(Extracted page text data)
========================================

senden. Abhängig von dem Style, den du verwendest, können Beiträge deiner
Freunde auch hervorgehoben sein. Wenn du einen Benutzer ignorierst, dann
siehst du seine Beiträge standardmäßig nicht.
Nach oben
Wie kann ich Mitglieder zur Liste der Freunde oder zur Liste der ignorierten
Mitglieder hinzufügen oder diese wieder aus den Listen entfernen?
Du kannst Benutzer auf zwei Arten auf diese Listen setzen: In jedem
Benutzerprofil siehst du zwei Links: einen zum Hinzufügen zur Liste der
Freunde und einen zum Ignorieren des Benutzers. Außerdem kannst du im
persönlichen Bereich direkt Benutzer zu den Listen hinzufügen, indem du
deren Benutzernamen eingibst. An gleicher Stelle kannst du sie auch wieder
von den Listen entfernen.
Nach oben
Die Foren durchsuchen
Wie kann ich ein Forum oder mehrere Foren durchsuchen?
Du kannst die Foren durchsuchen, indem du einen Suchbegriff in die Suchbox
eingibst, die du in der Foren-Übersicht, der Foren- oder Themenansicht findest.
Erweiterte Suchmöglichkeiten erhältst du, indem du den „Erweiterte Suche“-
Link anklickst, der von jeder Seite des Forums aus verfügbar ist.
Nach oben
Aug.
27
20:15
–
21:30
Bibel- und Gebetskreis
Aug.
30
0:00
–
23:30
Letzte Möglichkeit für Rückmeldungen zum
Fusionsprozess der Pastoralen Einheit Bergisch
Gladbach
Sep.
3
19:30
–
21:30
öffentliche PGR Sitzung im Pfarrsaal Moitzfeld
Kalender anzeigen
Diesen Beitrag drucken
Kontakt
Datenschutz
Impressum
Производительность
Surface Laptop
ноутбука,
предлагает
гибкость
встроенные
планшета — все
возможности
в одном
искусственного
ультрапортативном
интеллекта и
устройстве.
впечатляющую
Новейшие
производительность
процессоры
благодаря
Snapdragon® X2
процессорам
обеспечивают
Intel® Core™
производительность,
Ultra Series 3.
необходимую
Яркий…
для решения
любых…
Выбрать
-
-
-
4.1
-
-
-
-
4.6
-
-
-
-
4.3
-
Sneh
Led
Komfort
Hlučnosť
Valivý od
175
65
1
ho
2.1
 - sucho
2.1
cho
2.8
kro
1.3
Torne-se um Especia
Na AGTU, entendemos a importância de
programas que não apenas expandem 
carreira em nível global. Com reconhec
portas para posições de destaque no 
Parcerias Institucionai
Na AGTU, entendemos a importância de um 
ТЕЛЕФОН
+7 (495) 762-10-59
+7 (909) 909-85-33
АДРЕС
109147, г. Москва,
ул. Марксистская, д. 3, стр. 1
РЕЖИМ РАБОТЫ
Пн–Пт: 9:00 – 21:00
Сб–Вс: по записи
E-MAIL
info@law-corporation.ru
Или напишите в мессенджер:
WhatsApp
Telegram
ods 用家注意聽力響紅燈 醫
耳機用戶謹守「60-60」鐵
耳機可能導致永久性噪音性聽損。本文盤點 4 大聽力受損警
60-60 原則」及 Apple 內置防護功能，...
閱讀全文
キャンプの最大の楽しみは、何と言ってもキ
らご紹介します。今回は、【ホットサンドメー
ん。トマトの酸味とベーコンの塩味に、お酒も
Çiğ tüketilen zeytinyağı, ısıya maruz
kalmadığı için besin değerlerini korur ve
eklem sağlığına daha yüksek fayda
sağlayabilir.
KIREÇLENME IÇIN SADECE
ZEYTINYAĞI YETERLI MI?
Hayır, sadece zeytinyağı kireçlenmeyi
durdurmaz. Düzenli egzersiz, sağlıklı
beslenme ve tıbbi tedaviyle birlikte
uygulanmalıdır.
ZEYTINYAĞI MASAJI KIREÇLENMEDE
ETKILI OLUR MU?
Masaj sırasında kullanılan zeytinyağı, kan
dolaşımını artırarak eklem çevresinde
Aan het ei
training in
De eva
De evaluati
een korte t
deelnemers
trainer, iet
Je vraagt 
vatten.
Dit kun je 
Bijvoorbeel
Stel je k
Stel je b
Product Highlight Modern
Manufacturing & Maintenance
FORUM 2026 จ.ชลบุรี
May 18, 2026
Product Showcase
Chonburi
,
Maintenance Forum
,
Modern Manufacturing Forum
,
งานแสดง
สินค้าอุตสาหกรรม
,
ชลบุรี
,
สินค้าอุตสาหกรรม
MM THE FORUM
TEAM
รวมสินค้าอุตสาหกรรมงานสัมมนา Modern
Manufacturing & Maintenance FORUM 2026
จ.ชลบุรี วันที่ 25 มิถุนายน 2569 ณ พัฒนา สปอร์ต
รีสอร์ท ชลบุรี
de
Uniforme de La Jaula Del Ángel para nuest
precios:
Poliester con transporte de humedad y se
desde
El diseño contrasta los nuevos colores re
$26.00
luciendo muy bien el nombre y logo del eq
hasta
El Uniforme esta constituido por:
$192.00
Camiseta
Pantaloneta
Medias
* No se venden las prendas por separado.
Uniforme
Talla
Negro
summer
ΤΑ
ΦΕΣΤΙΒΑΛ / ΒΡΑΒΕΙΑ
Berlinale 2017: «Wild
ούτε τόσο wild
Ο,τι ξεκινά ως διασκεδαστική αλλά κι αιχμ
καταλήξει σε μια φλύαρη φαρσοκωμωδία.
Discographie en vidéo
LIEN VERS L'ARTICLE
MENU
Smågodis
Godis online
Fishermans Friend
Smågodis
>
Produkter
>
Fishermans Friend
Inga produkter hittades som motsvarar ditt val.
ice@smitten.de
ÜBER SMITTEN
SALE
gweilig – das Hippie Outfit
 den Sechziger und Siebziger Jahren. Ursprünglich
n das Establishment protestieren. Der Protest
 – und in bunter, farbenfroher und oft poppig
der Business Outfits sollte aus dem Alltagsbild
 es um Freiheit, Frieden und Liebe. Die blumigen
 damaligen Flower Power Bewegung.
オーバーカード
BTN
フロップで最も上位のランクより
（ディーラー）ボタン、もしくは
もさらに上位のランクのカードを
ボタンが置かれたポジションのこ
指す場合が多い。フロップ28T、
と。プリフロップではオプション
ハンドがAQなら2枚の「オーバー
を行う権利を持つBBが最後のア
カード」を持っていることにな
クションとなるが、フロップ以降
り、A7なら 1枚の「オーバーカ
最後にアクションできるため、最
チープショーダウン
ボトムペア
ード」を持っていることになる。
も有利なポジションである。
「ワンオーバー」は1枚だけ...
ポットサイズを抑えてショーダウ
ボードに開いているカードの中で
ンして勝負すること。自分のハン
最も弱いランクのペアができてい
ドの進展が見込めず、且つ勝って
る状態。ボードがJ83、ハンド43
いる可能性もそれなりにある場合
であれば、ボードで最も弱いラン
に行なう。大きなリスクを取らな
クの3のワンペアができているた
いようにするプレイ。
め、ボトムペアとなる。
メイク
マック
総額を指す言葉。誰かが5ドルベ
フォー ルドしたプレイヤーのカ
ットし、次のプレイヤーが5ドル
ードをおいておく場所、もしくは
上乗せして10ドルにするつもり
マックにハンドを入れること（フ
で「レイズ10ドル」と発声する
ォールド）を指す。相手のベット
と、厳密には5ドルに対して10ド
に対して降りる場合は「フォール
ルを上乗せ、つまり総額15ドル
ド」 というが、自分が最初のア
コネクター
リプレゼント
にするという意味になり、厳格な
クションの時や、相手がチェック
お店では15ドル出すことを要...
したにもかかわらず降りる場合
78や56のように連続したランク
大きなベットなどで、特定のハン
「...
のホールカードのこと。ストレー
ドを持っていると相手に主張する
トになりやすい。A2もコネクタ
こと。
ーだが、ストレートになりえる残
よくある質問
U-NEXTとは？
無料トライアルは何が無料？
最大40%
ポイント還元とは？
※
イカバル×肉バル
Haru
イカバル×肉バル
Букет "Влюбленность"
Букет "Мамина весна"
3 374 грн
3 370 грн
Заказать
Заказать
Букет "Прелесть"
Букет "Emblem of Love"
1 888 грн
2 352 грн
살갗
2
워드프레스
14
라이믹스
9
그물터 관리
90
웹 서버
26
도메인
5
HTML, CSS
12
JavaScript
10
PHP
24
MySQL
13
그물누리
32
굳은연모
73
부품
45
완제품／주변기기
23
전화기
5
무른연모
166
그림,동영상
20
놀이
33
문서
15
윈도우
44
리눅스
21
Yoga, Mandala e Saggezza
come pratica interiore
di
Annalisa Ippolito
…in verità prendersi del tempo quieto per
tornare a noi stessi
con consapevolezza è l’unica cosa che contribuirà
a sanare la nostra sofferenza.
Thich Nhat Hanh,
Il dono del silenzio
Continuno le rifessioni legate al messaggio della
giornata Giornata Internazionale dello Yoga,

========================================

● **Instruction**:
Give only the number of lines in the entries that contain "Yoga".

● **Answer space**:
2